I don't actually think the guide contains any of those three things, so I think you're good to go. However, if you wanted to be cautious in case such things existed in the guide in the future, you could feed both these feedback below into your coding agent to have it fixed.
BOLTy's Feedback
This is a clear improvement for agent-readability. I compared the deploy preview against live, including https://bitcoin.design/guide/daily-spending-wallet/, and the preview is much better at surfacing actual page content instead of nav/sidebar noise.
A few things worth feeding back to the agent before merge:
Fallback path may break HTML code samples
In the regex fallback flow, noise stripping happens before <pre> blocks are protected. If a guide page includes HTML examples with tags like <nav>, <header>, or <footer>, those examples could get mangled.
SVG stripping may be overly aggressive
Removing inline <svg> is probably fine for chrome/icons, but it could drop meaningful content if any pages use inline SVG diagrams or illustrations. Worth checking a few representative pages.

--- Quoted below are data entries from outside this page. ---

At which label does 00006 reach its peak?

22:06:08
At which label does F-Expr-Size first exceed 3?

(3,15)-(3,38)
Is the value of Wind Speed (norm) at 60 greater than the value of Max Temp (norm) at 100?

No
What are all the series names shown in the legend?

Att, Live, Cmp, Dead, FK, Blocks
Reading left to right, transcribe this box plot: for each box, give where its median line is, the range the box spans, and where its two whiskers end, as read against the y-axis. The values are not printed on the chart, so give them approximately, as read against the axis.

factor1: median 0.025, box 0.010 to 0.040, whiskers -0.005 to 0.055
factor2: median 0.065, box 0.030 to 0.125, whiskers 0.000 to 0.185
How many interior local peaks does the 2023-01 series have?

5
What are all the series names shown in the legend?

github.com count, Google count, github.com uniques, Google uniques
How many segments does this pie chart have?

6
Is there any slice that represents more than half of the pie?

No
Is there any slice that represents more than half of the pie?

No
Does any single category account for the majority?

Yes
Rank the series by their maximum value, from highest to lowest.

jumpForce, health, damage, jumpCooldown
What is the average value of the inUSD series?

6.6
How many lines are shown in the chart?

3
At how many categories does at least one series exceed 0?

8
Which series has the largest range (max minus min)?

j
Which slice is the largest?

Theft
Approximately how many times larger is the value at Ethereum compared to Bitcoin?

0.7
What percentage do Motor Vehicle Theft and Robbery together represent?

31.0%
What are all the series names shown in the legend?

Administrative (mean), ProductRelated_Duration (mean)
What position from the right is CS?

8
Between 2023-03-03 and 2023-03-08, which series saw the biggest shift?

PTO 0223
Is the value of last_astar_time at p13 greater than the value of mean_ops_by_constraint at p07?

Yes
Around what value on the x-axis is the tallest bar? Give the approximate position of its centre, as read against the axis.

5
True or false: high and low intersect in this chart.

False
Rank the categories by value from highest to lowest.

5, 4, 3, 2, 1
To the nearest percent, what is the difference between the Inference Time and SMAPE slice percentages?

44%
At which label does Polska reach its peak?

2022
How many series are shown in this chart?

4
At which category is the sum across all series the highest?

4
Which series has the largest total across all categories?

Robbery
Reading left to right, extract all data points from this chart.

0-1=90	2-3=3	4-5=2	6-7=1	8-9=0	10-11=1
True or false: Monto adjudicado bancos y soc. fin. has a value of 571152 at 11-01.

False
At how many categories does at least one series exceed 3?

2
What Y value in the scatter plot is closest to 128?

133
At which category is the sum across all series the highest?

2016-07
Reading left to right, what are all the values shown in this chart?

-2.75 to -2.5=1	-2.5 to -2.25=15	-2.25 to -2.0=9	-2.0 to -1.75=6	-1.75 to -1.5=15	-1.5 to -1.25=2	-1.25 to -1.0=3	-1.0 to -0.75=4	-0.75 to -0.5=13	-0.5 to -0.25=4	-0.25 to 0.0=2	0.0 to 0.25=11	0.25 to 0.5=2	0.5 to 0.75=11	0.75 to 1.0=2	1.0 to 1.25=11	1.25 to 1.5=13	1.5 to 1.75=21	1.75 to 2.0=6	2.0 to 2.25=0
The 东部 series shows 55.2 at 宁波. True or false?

Content-root selection should be spot-checked on different page types
The new root-selection logic is directionally good, but it’s opinionated. I’d sanity-check homepage, guide article pages, and section/index pages to make sure it’s not narrowing too aggressively or skipping useful content.
Overall: strong improvement, just worth validating those edge cases.
Refactor HTML-to-Markdown converter to eliminate navigation chrome and noise artifacts, improving content quality for AI consumption.
Based on BOLTy's feedback in this comment.